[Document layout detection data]
☆ ☆ ☆

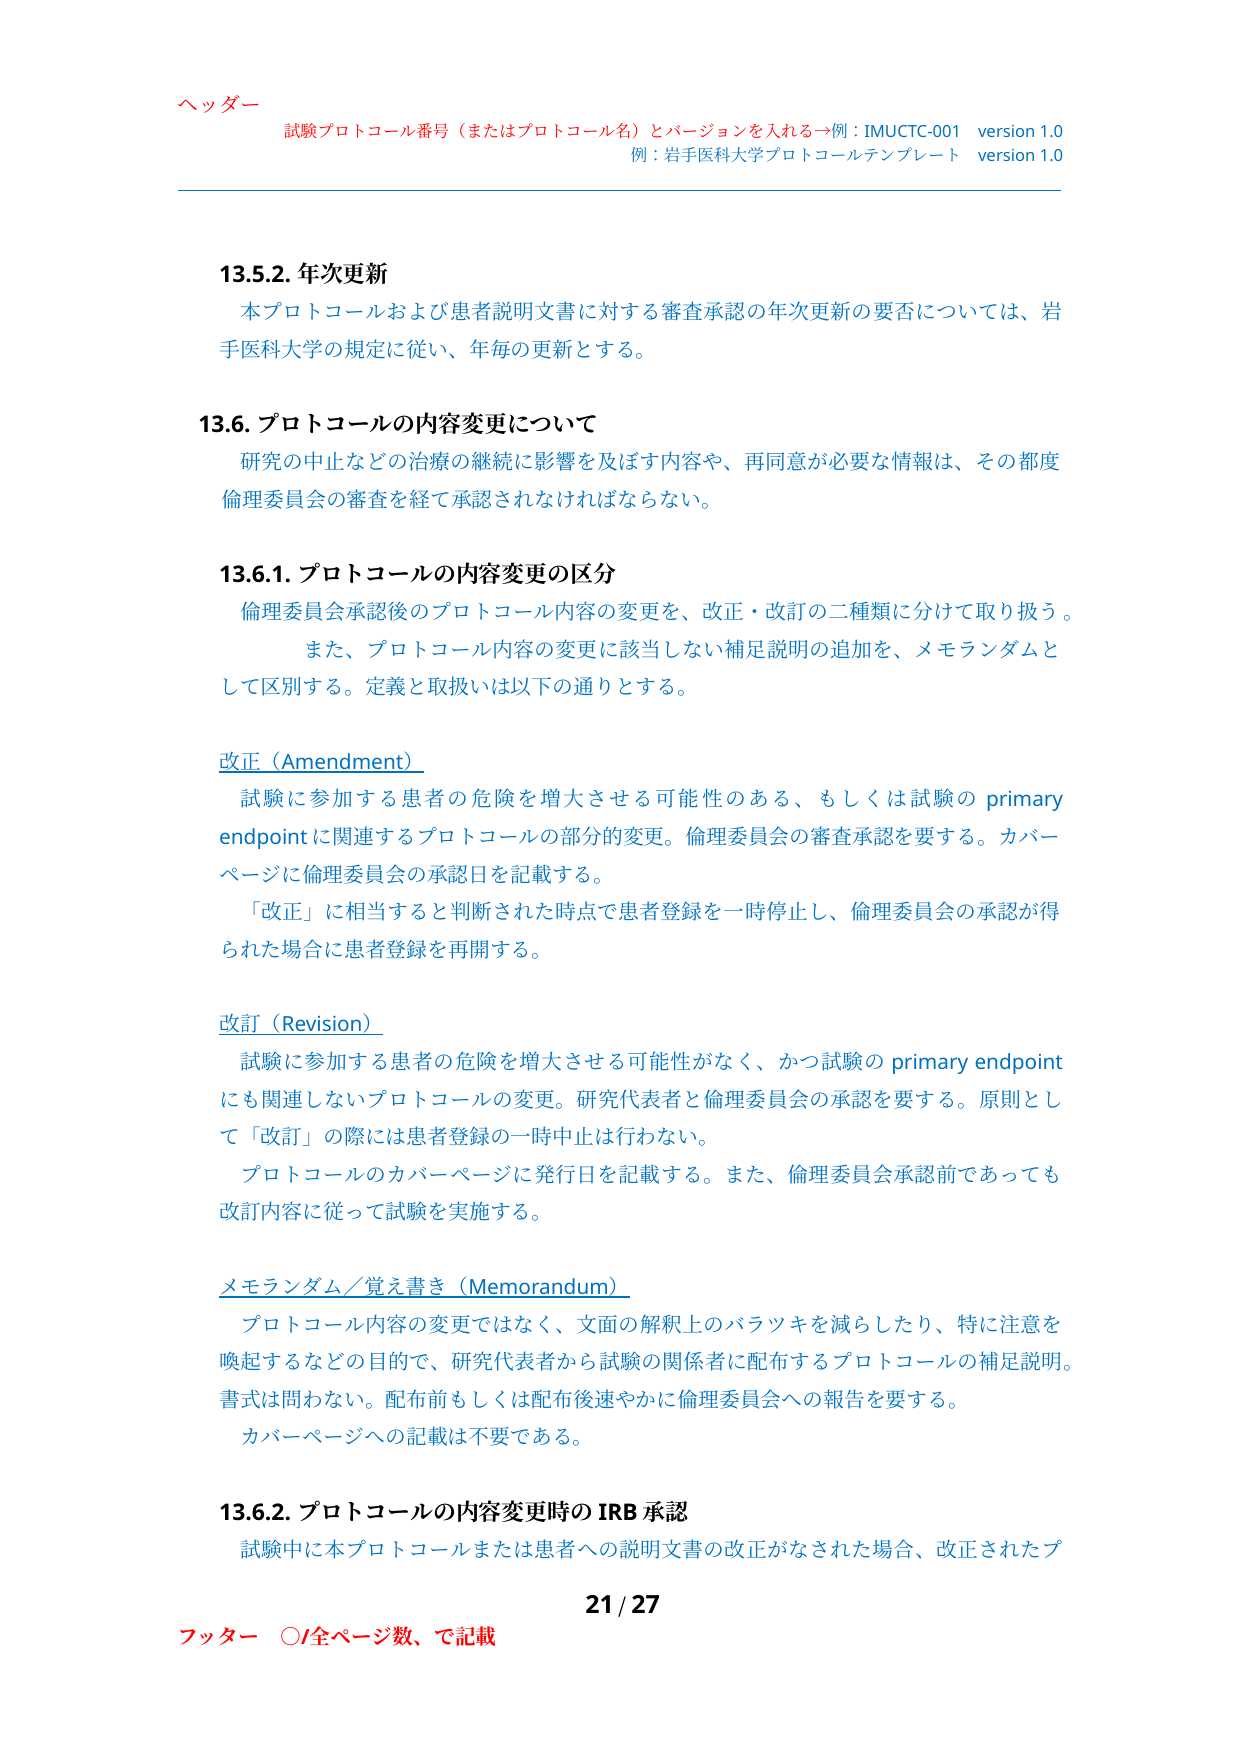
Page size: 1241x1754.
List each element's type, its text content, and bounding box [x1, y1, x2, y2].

subtitle 13.6.2. プロトコールの内容変更時のIRB承認 [219, 1492, 1063, 1529]
text メモランダム／覚え書き（Memorandum） [177, 1267, 1063, 1304]
text 本プロトコールおよび患者説明文書に対する審査承認の年次更新の要否については、岩手医科大学の規定に従い、年毎の更新とする。 [219, 292, 1063, 367]
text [219, 1529, 1063, 1567]
subtitle 13.6. プロトコールの内容変更について [198, 404, 1063, 442]
text プロトコール内容の変更ではなく、文面の解釈上のバラツキを減らしたり、特に注意を喚起するなどの目的で、研究代表者から試験の関係者に配布するプロトコールの補足説明。書式は問わない。配布前もしくは配布後速やかに倫理委員会への報告を要する。 [219, 1304, 1063, 1417]
text カバーページへの記載は不要である。 [177, 1417, 1063, 1454]
subtitle 13.6.1. プロトコールの内容変更の区分 [219, 554, 1063, 592]
subtitle 13.5.2. 年次更新 [219, 254, 1063, 292]
text 「改正」に相当すると判断された時点で患者登録を一時停止し、倫理委員会の承認が得られた場合に患者登録を再開する。 [219, 892, 1063, 967]
text 研究の中止などの治療の継続に影響を及ぼす内容や、再同意が必要な情報は、その都度倫理委員会の審査を経て承認されなければならない。 [222, 442, 1063, 517]
text プロトコールのカバーページに発行日を記載する。また、倫理委員会承認前であっても改訂内容に従って試験を実施する。 [219, 1154, 1063, 1229]
text 倫理委員会承認後のプロトコール内容の変更を、改正・改訂の二種類に分けて取り扱う。 また、プロトコール内容の変更に該当しない補足説明の追加を、メモランダムとして区別する。定義と取扱いは以下の通りとする。 [177, 592, 1063, 704]
text 試験に参加する患者の危険を増大させる可能性のある、もしくは試験のprimary endpointに関連するプロトコールの部分的変更。倫理委員会の審査承認を要する。カバーページに倫理委員会の承認日を記載する。 [219, 779, 1063, 892]
text 改正（Amendment） [177, 742, 1063, 779]
text 改訂（Revision） [177, 1004, 1063, 1042]
text 試験に参加する患者の危険を増大させる可能性がなく、かつ試験のprimary endpointにも関連しないプロトコールの変更。研究代表者と倫理委員会の承認を要する。原則として「改訂」の際には患者登録の一時中止は行わない。 [219, 1042, 1063, 1154]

☆ ☆ ☆

• [What the exercise asks] List the lines of the records where "subtitle" occurs.

• [Response to this exercise]
subtitle 13.6.2. プロトコールの内容変更時のIRB承認 [219, 1492, 1063, 1529]
subtitle 13.6. プロトコールの内容変更について [198, 404, 1063, 442]
subtitle 13.6.1. プロトコールの内容変更の区分 [219, 554, 1063, 592]
subtitle 13.5.2. 年次更新 [219, 254, 1063, 292]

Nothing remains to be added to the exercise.